**ASSIGNED TASK 1**
In the market commentary on banks and options activity, by what percentage did the SPDR S&P Regional Banking ETF (KRE) finish higher?
**ASSIGNED TASK 2**
Carry on the market commentary on banks and options activity from its last sentence.

**PASSAGE**
——
Today’s sell-off is a major event for banks and the market. The higher yields will help the NIM for banks but may cause the valuation of companies to fall with a higher discount rate. The tightrope for the Fed is to walk a line of higher inflation expectations without blowing out long-term yields. This is where the pressure to institute yield curve control will begin to mount.

Banks and Unusual Option Activity

Several banking and financials ETFs finished strongly higher. The SPDR S&P Regional Banking ETF (NYSEARCA: KRE) finished 7.81% higher and the Financial Select Sector SPDR Fund (NYSEARCA: XLF) closed 4.42% higher. The outperformance of regional banks makes sense since they are more lending focused and benefits more by a steepening of the yield curve.

However, the options market took aim at XLF today with some large bullish trades. Call option volume was blistering at over 4.4 ties the 5-day average. Over 51% of the call volume filled at the ask, which is indicative of call option buying. Here is a breakdown of the significant activity:

  • 10,000 12 FEB 21 $31 calls BOT quickly @ $0.73 to $0.76 against open interest of 177
  • 50,000 29 JAN 21 $31.50 calls BOT in one print @ $0.38 against open interest of 125
  • 50,000 29 JAN 21 $33 calls sold in one print @ $0.39 against open interest of 36

The trading on the February expiration is just a straight call option with expectations of XLF trading above $31 in the next month. The January expirations is a long call vertical trade. The trade filled in one print and represents an expected move above $33 in the next few weeks.
——
**DATASET EXTRACT**
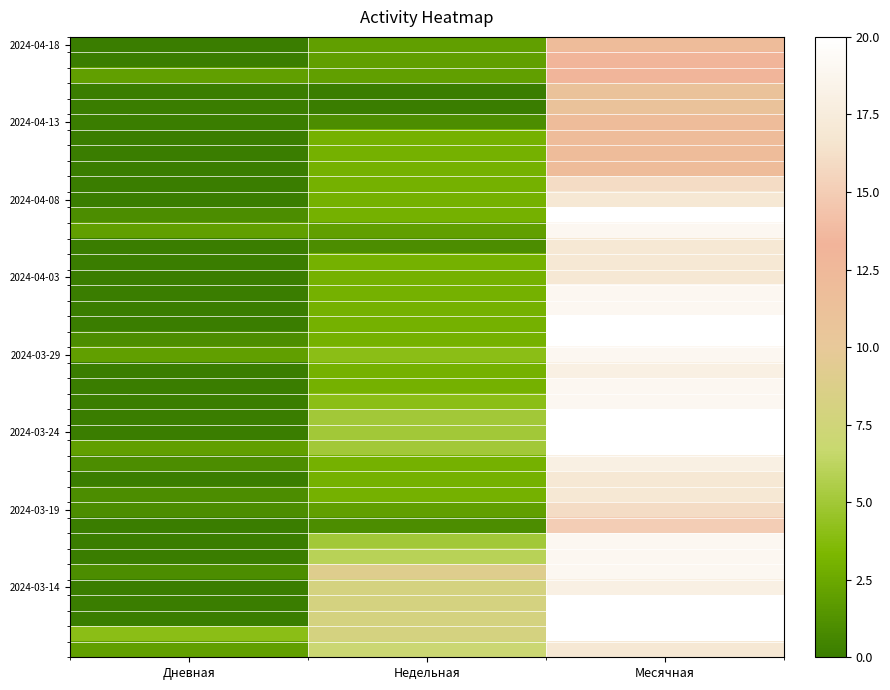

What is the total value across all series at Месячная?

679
——
**RESPONSE 1**
7.81%

**RESPONSE 2**
XLF Technicals

The share price of XLF is approaching the 52-week high of $31.38. The option activity reflects an expectation that the high will be taken out by the end of the month. The thought of that happening is extraordinary, however, if the market is going to continue higher, it will need banks and financials to lead the way.

Conclusion

The bull market run is very long in the tooth. However, the movement in banks indicates that it may have a little more left. While the longer-term prospects of the market aren’t all that positive, the near-term potential of banks and high short-interest names is there. Maybe inflation really can draw blood from a turnip.